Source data
━━━━

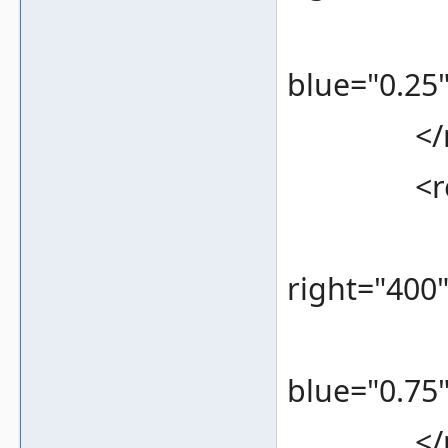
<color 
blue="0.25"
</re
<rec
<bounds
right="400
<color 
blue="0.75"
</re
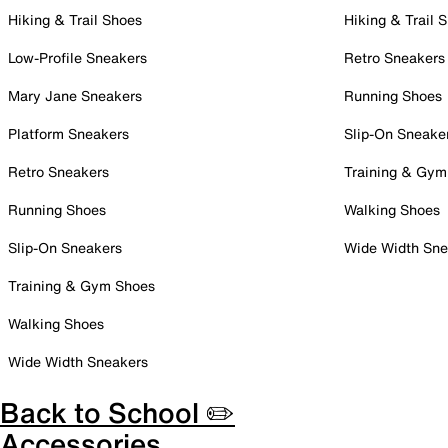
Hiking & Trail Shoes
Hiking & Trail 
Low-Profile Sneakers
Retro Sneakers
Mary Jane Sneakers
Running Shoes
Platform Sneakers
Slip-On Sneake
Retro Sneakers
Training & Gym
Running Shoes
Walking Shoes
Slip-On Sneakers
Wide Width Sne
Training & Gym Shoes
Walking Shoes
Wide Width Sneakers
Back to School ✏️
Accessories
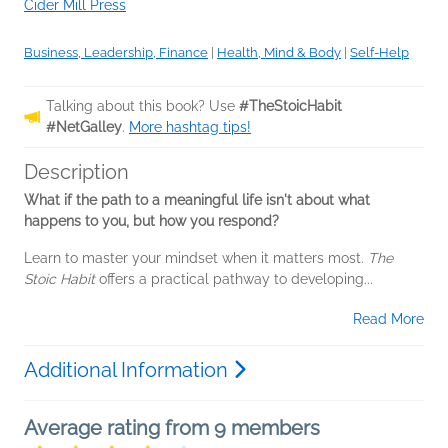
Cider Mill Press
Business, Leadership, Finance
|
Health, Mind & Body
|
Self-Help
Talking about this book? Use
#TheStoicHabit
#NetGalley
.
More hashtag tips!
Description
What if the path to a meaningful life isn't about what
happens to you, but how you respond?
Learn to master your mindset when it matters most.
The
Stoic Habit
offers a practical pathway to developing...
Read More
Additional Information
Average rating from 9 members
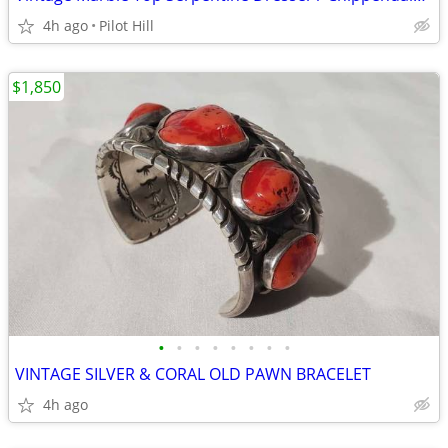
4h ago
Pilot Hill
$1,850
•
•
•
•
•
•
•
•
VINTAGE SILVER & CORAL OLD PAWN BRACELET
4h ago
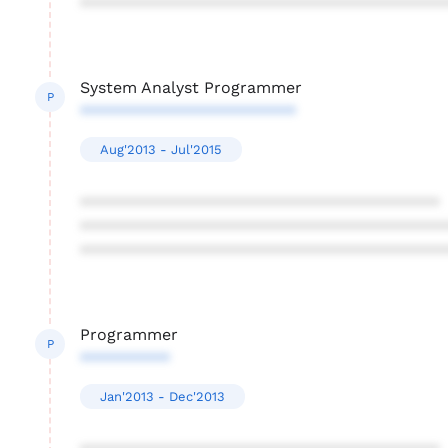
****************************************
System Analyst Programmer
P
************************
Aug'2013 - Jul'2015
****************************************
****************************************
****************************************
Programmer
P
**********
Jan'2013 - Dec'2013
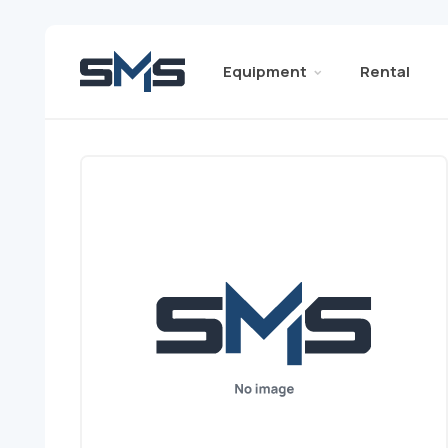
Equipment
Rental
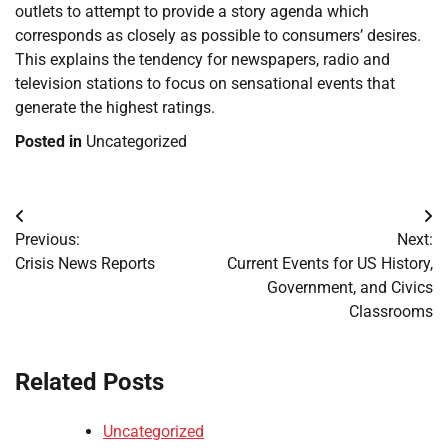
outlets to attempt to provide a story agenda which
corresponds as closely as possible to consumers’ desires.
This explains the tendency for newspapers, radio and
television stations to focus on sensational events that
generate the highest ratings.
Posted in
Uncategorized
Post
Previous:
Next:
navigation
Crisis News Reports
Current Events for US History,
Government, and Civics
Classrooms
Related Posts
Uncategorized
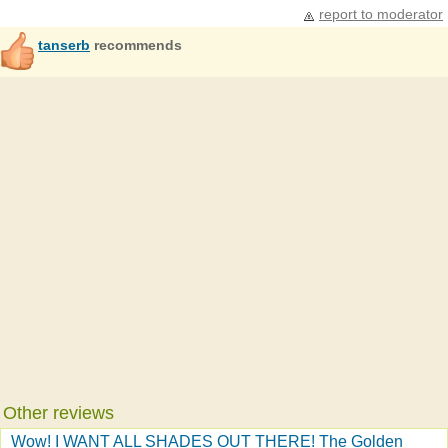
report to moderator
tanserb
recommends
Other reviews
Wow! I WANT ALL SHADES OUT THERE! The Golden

━━━━

• Your assignment:
Copy out again the lines of the material from its beginning through the line containing "Accessories", including that line, and omit the pictures from your answer.

• Solution for this problem:
<color 
blue="0.25"
</re
<rec
<bounds
right="400
<color 
blue="0.75"
</re
Hiking & Trail Shoes
Hiking & Trail 
Low-Profile Sneakers
Retro Sneakers
Mary Jane Sneakers
Running Shoes
Platform Sneakers
Slip-On Sneake
Retro Sneakers
Training & Gym
Running Shoes
Walking Shoes
Slip-On Sneakers
Wide Width Sne
Training & Gym Shoes
Walking Shoes
Wide Width Sneakers
Back to School ✏️
Accessories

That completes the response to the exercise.